「骨まで愛して。」ラブリーボーン ハチコさんの映画レビュー(感想・評価)
骨まで愛して。
そもそも題名からして「?」な印象だった。
ラブリーな骨って一体なに?不思議千万だ。
原作も知らなかったし(多分あっても読まないだろうな)
どんな話なんだ…?と怖いもの見たさは高まっていた。
だいたい予告からして衝撃的。
可愛い吹き替え声が「私は14歳で殺された」って言う。
映画批評に、やれ前向きだ。明るい。感動的だ。と
書かれていても私にはその衝撃の方が正に辛かった。
弱冠14歳で殺されてしまうのだ。親ならやりきれないx
P・ジャクソンの新作ということで、やはりその映像美が
メインに謳われていたが、壮大な天国の映像と殺人が
物語でどう絡むのか、観始めてからも想像がつかない。
大方のご意見通り、私もスッキリしない印象が残った。
それはこの物語が前半の殺人までの印象が素晴らしく、
対してそれ以降がどうにも纏まらない印象で残るからだ。
原作を知らないので何とも言えないが^^;
サスペンスドラマなのか、天国ワンダーランドなのか、
美しいのと残虐な場面が交互に描かれて居心地が悪い。
さらに遺された家族の苦悩と葛藤に対する答えがまた、
こちらの期待するものとは程遠いのも原因のひとつ。

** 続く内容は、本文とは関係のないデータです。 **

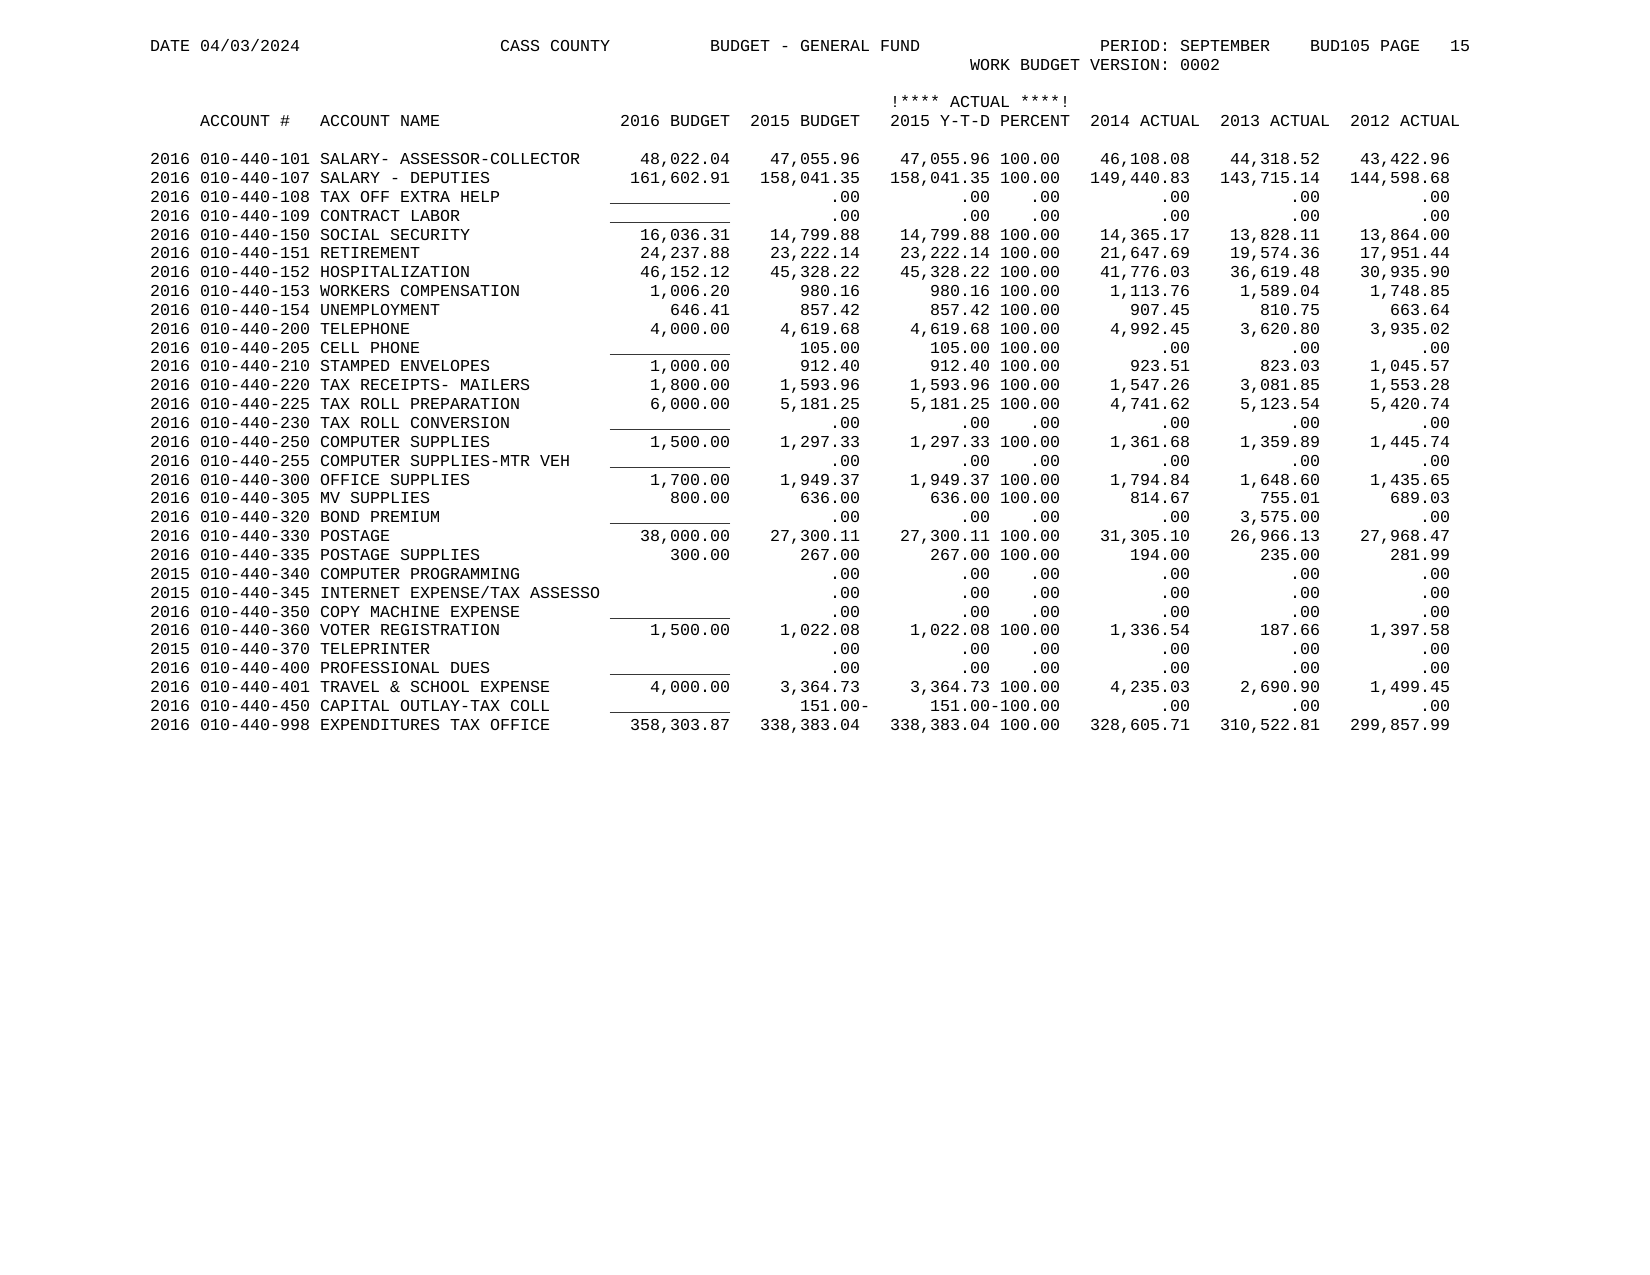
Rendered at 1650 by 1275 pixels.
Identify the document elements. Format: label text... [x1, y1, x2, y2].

text 2016 010-440-230 TAX ROLL CONVERSION ____________ .00 .00 .00 .00 .00 .00 [150, 414, 1500, 433]
text 2016 010-440-255 COMPUTER SUPPLIES-MTR VEH ____________ .00 .00 .00 .00 .00 .00 [150, 452, 1500, 471]
text 2016 010-440-320 BOND PREMIUM ____________ .00 .00 .00 .00 3,575.00 .00 [150, 509, 1500, 528]
text 2016 010-440-305 MV SUPPLIES 800.00 636.00 636.00 100.00 814.67 755.01 689.03 [150, 490, 1500, 509]
text !**** ACTUAL ****! [150, 94, 1500, 113]
text 2016 010-440-109 CONTRACT LABOR ____________ .00 .00 .00 .00 .00 .00 [150, 207, 1500, 226]
text 2016 010-440-150 SOCIAL SECURITY 16,036.31 14,799.88 14,799.88 100.00 14,365.17 13,828.11 13,864.00 [150, 226, 1500, 245]
text 2016 010-440-250 COMPUTER SUPPLIES 1,500.00 1,297.33 1,297.33 100.00 1,361.68 1,359.89 1,445.74 [150, 433, 1500, 452]
text 2015 010-440-345 INTERNET EXPENSE/TAX ASSESSO .00 .00 .00 .00 .00 .00 [150, 584, 1500, 603]
text 2016 010-440-220 TAX RECEIPTS- MAILERS 1,800.00 1,593.96 1,593.96 100.00 1,547.26 3,081.85 1,553.28 [150, 377, 1500, 396]
text 2015 010-440-340 COMPUTER PROGRAMMING .00 .00 .00 .00 .00 .00 [150, 565, 1500, 584]
text 2016 010-440-205 CELL PHONE ____________ 105.00 105.00 100.00 .00 .00 .00 [150, 339, 1500, 358]
text 2016 010-440-200 TELEPHONE 4,000.00 4,619.68 4,619.68 100.00 4,992.45 3,620.80 3,935.02 [150, 320, 1500, 339]
text WORK BUDGET VERSION: 0002 [150, 56, 1500, 75]
text 2016 010-440-108 TAX OFF EXTRA HELP ____________ .00 .00 .00 .00 .00 .00 [150, 188, 1500, 207]
text 2016 010-440-153 WORKERS COMPENSATION 1,006.20 980.16 980.16 100.00 1,113.76 1,589.04 1,748.85 [150, 283, 1500, 301]
text 2016 010-440-152 HOSPITALIZATION 46,152.12 45,328.22 45,328.22 100.00 41,776.03 36,619.48 30,935.90 [150, 264, 1500, 283]
text 2016 010-440-350 COPY MACHINE EXPENSE ____________ .00 .00 .00 .00 .00 .00 [150, 603, 1500, 622]
text 2016 010-440-225 TAX ROLL PREPARATION 6,000.00 5,181.25 5,181.25 100.00 4,741.62 5,123.54 5,420.74 [150, 396, 1500, 414]
text 2016 010-440-210 STAMPED ENVELOPES 1,000.00 912.40 912.40 100.00 923.51 823.03 1,045.57 [150, 358, 1500, 377]
text 2016 010-440-335 POSTAGE SUPPLIES 300.00 267.00 267.00 100.00 194.00 235.00 281.99 [150, 547, 1500, 565]
text DATE 04/03/2024 CASS COUNTY BUDGET - GENERAL FUND PERIOD: SEPTEMBER BUD105 PAGE 15 [150, 37, 1500, 56]
text ACCOUNT # ACCOUNT NAME 2016 BUDGET 2015 BUDGET 2015 Y-T-D PERCENT 2014 ACTUAL 2013 ACTUAL 2012 ACTUAL [150, 113, 1500, 132]
text 2016 010-440-101 SALARY- ASSESSOR-COLLECTOR 48,022.04 47,055.96 47,055.96 100.00 46,108.08 44,318.52 43,422.96 [150, 151, 1500, 169]
text 2016 010-440-330 POSTAGE 38,000.00 27,300.11 27,300.11 100.00 31,305.10 26,966.13 27,968.47 [150, 528, 1500, 547]
text 2016 010-440-360 VOTER REGISTRATION 1,500.00 1,022.08 1,022.08 100.00 1,336.54 187.66 1,397.58 [150, 622, 1500, 641]
text 2016 010-440-401 TRAVEL & SCHOOL EXPENSE 4,000.00 3,364.73 3,364.73 100.00 4,235.03 2,690.90 1,499.45 [150, 678, 1500, 697]
text 2016 010-440-400 PROFESSIONAL DUES ____________ .00 .00 .00 .00 .00 .00 [150, 660, 1500, 678]
text 2016 010-440-107 SALARY - DEPUTIES 161,602.91 158,041.35 158,041.35 100.00 149,440.83 143,715.14 144,598.68 [150, 169, 1500, 188]
text 2016 010-440-998 EXPENDITURES TAX OFFICE 358,303.87 338,383.04 338,383.04 100.00 328,605.71 310,522.81 299,857.99 [150, 716, 1500, 735]
text 2016 010-440-151 RETIREMENT 24,237.88 23,222.14 23,222.14 100.00 21,647.69 19,574.36 17,951.44 [150, 245, 1500, 264]
text 2016 010-440-300 OFFICE SUPPLIES 1,700.00 1,949.37 1,949.37 100.00 1,794.84 1,648.60 1,435.65 [150, 471, 1500, 490]
text 2015 010-440-370 TELEPRINTER .00 .00 .00 .00 .00 .00 [150, 641, 1500, 660]
text 2016 010-440-154 UNEMPLOYMENT 646.41 857.42 857.42 100.00 907.45 810.75 663.64 [150, 301, 1500, 320]
text 2016 010-440-450 CAPITAL OUTLAY-TAX COLL ____________ 151.00- 151.00-100.00 .00 .00 .00 [150, 697, 1500, 716]
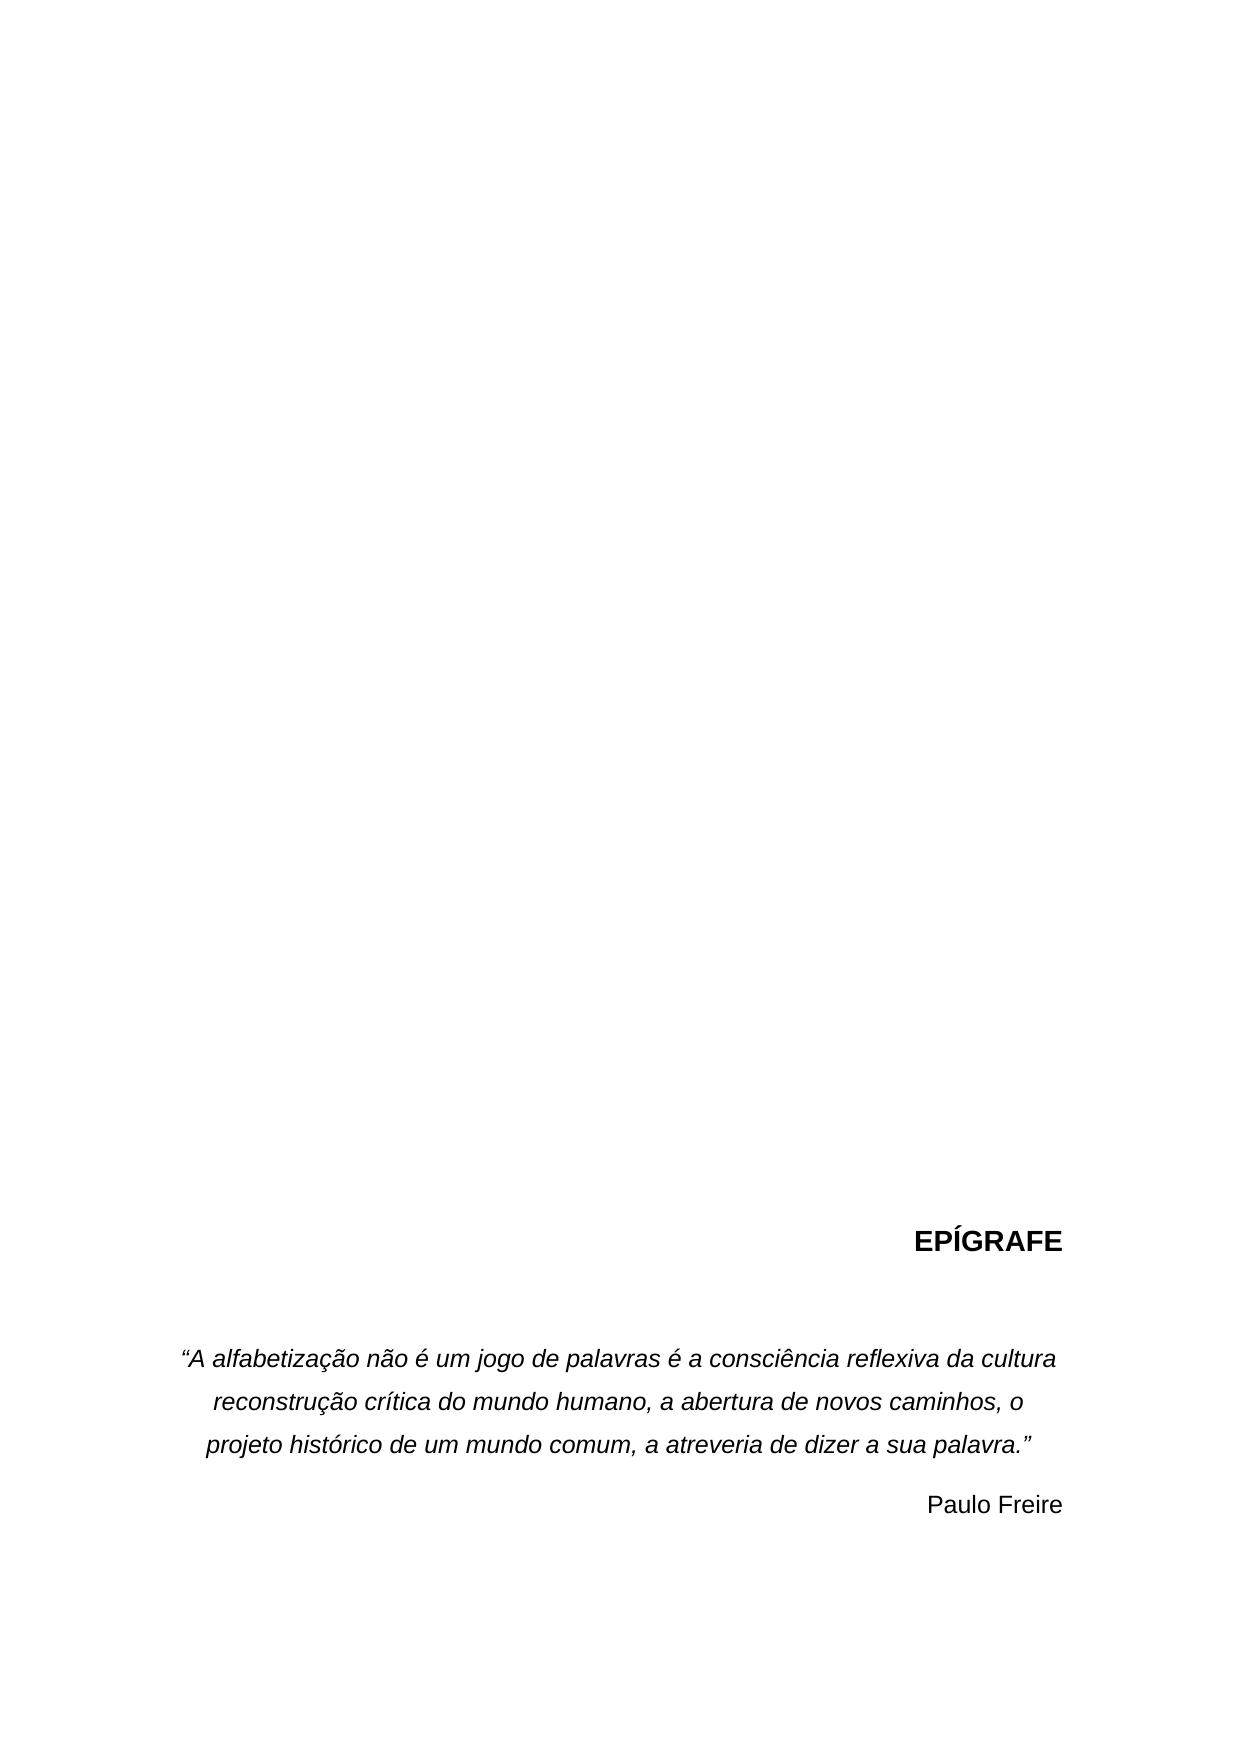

。
こんな風に何者かに家族を殺害されてしまったうえ、
未だ犯人が捕まらない現状を訴える遺族は多いだろうが、
それを乗り越えるのはこれだ…!と提示される答えが、
全編を通し、まったくもって映画向きではないのだ。
仕方ないのだろうが…なんだかとってもやりきれない。
ではどこで前向きな気持ちになろうかと考えると、
やはり主人公のスージーの視点に立ち返ることになる。
大好きだった初恋の彼と(しそこなったデートへの想い)
自分を愛してくれた家族への想い、憎き犯人への復讐。。
これらが全部出来ない。伝わらない。でも何とかしたい。
だから彼女は天国の一歩手前で立ち往生しているのだ。
自分の人生を奪われたうえ、家族や他人を見守り続ける
彼女の表情がさらに辛いが、周囲はなぜか明るい世界。
やがて彼女のある想いが遂げられるラストは、こちらから
すれば…あ、それだったのね。。的な状態にはなるが。
いかにも少女的で可愛らしくて前向きだった。確かに^^;
サスペンスの結末を期待すると肩透かしを食わされ、
感動ドラマを期待するとよく分からない展開に戸惑い、
映像美と天国のイメージがそれらを払拭するに至らず、
ただ、S・ローナンとS・トゥッチの素晴らしい演技力には
圧倒される作品だった。(母と祖母の行動はちょっとx)
犯人には法的に。被害者には骸をもって安らかに。
祈りの概念を覆すラストが映画で描かれたことが切ない。